課題文:
ブラウザ、WebSocket、同一生成元ポリシー
Webブラウザで開かれたウェブサイトは、ブラウザのセキュリティモデルに基づいてWebSocketおよびHTTPリクエストを行うことができます。一意のデバッガセッションIDを取得するには、最初のHTTP接続が必要です。同一生成元ポリシーにより、ウェブサイトはこのHTTP接続を行うことができません。DNSリバインディング攻撃に対する追加のセキュリティとして、Node.jsは接続の「Host」ヘッダーがIPアドレスまたはlocalhost
を正確に指定していることを検証します。
これらのセキュリティポリシーにより、ホスト名を指定してリモートデバッグサーバーに接続することは許可されません。IPアドレスを指定するか、以下に示すようにSSHトンネルを使用することで、この制限を回避できます。
インスペクタークライアント
最小限のCLIデバッガは、node inspect myscript.js
で使用できます。いくつかの商用およびオープンソースツールも、Node.jsインスペクターに接続できます。
Chrome DevTools 55+、Microsoft Edge
- オプション1: Chromiumベースのブラウザで
chrome://inspect
を開くか、Edgeでedge://inspect
を開きます。「Configure」ボタンをクリックし、ターゲットのホストとポートがリストされていることを確認します。 - オプション2:
/json/list
の出力(上記参照)または--inspect
のヒントテキストからdevtoolsFrontendUrl
をコピーしてChromeに貼り付けます。
詳細については、https://github.com/ChromeDevTools/devtools-frontend、https://www.microsoftedgeinsider.comを参照してください。
Visual Studio Code 1.10+
- デバッグパネルで、設定アイコンをクリックして
.vscode/launch.json
を開きます。初期設定として「Node.js」を選択します。
詳細については、https://github.com/microsoft/vscodeを参照してください。

(データ集からの一覧)
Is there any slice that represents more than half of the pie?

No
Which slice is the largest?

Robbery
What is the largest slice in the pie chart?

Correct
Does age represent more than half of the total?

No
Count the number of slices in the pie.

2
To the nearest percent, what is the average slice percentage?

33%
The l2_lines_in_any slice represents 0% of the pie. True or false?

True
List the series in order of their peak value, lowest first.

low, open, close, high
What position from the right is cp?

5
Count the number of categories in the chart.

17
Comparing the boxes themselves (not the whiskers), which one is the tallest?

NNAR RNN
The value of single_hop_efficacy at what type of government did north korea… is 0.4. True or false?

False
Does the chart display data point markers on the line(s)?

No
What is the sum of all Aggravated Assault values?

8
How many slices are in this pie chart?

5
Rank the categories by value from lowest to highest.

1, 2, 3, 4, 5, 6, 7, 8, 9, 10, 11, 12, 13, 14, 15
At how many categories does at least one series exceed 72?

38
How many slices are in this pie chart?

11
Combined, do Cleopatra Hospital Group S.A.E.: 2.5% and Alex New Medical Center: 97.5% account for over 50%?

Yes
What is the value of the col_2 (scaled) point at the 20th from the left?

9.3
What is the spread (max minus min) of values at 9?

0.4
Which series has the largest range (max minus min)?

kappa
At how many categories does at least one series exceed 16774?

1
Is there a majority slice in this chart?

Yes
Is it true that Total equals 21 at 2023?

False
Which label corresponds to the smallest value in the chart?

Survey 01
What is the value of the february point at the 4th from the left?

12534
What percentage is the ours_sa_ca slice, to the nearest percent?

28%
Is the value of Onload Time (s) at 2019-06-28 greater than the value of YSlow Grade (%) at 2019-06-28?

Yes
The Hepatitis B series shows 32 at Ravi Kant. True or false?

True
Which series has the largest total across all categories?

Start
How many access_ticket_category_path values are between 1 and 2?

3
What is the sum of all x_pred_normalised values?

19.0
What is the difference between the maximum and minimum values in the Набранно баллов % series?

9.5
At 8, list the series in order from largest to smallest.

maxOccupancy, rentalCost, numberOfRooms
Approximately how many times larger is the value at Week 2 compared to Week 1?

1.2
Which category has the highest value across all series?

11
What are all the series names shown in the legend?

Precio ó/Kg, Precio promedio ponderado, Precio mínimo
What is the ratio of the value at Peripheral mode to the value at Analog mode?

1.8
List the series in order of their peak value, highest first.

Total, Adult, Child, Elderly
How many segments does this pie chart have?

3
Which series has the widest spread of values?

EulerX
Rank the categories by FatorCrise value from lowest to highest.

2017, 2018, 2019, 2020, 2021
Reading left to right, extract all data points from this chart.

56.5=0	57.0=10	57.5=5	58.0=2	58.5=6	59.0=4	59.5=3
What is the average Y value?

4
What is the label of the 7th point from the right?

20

演習 1:
課題文によると、DNSリバインディング攻撃への追加のセキュリティとして、Node.jsは接続のどのヘッダーを検証するか。
演習 2:
課題文の「これらのセキュリティポリシー」から「ンスペクターに接続できます。」まで（両端を含む）を書き直してください。その際、「制限」を「制約」に置き換えること。

解答欄 1:
「Host」ヘッダー

解答欄 2:
これらのセキュリティポリシーにより、ホスト名を指定してリモートデバッグサーバーに接続することは許可されません。IPアドレスを指定するか、以下に示すようにSSHトンネルを使用することで、この制約を回避できます。
インスペクタークライアント
最小限のCLIデバッガは、node inspect myscript.js
で使用できます。いくつかの商用およびオープンソースツールも、Node.jsインスペクターに接続できます。